Directions.
List every line in the listing below that contains the string "between".

Data excerpts.
******************************
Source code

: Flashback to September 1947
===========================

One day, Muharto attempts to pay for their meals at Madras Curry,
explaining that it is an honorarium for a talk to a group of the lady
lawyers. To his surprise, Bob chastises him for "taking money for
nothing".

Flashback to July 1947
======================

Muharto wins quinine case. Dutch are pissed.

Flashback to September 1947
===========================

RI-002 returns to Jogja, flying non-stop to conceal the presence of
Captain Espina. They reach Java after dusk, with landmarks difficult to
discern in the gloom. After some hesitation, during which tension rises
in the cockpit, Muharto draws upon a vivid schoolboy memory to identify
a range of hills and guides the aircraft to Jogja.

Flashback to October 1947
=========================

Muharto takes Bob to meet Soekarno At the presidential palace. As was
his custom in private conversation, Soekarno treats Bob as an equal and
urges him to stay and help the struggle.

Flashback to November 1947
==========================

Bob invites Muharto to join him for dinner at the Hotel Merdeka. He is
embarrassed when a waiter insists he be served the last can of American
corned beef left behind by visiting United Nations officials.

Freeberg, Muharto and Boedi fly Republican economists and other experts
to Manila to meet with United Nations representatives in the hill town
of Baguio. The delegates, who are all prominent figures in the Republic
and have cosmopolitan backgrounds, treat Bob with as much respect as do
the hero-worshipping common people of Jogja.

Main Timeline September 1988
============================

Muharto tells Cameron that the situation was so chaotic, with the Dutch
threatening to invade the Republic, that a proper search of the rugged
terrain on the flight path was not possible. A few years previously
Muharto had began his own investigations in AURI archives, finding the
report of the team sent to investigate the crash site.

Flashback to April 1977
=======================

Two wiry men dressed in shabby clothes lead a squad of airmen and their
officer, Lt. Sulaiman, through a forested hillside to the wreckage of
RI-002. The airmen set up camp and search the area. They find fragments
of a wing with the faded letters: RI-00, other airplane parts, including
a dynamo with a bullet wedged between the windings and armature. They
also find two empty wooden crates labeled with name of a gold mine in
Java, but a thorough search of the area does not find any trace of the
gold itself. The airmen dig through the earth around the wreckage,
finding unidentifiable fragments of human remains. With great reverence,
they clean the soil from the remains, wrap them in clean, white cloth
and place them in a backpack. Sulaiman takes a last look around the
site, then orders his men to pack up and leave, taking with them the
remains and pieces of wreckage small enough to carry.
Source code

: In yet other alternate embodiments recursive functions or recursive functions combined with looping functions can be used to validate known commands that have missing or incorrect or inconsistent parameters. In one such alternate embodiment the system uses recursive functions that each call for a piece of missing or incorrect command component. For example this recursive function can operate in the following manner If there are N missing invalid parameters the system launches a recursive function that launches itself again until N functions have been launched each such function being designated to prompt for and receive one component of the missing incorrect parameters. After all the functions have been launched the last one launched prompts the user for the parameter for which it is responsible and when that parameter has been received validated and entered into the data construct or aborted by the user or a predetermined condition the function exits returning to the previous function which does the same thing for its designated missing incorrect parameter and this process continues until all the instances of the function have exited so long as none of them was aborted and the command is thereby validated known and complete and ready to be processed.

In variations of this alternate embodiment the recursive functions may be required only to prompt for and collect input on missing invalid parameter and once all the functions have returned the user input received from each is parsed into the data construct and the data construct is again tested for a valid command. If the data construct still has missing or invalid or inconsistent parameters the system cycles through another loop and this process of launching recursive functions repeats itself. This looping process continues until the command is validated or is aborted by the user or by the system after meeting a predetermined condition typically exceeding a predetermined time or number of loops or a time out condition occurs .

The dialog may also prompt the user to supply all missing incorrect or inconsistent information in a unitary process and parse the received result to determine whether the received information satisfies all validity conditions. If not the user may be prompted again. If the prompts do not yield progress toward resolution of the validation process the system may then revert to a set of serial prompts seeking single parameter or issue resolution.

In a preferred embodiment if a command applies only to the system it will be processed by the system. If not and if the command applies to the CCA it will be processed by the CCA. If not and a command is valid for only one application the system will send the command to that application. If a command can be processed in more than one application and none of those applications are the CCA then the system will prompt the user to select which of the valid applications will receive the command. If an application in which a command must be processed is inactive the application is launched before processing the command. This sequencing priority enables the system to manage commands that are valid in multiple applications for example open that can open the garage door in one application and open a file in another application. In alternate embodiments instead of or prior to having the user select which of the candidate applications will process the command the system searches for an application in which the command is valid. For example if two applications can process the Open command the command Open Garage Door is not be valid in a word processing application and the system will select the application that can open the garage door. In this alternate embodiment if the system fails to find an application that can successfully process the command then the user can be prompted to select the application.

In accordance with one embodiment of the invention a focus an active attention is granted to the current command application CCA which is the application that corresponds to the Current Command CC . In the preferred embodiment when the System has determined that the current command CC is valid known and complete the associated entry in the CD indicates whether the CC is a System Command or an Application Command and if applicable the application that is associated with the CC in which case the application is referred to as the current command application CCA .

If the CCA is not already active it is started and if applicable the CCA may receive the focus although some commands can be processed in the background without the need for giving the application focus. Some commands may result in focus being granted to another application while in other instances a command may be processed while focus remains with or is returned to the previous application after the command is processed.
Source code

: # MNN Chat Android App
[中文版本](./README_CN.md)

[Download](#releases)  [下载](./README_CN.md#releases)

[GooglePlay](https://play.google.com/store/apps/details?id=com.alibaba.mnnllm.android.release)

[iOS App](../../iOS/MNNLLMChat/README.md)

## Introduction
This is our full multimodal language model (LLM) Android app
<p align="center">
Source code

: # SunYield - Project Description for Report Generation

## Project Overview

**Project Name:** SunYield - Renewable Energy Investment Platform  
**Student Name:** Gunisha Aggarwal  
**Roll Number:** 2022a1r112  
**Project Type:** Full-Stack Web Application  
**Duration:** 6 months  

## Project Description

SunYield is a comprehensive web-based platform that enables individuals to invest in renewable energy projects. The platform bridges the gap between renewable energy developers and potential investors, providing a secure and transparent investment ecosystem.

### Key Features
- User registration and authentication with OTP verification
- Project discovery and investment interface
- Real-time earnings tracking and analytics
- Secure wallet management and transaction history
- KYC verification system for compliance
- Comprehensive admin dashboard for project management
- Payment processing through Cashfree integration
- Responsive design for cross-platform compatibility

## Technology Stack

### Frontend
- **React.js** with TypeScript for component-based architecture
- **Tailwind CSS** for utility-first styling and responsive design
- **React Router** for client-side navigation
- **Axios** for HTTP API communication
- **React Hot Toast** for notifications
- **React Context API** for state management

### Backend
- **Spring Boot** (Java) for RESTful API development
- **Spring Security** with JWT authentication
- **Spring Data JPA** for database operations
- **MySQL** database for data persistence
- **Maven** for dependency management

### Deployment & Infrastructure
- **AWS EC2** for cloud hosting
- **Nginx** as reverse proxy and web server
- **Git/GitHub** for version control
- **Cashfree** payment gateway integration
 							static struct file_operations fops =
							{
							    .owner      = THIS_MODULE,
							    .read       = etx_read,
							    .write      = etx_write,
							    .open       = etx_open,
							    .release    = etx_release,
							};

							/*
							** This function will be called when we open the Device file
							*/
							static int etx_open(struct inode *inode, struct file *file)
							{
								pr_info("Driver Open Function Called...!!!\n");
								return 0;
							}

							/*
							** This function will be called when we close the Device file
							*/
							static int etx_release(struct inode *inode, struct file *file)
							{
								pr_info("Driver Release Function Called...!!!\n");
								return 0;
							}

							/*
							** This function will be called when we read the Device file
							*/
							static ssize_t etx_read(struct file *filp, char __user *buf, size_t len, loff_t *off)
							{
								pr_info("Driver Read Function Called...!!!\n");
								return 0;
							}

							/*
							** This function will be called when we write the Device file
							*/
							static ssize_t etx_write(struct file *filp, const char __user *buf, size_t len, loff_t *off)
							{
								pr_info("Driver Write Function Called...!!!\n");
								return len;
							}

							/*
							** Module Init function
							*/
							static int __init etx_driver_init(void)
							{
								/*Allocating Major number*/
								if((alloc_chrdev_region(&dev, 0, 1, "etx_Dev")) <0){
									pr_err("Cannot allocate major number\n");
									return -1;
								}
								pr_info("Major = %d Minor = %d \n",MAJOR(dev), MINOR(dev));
******************************
Result.
a dynamo with a bullet wedged between the windings and armature. They
SunYield is a comprehensive web-based platform that enables individuals to invest in renewable energy projects. The platform bridges the gap between renewable energy developers and potential investors, providing a secure and transparent investment ecosystem.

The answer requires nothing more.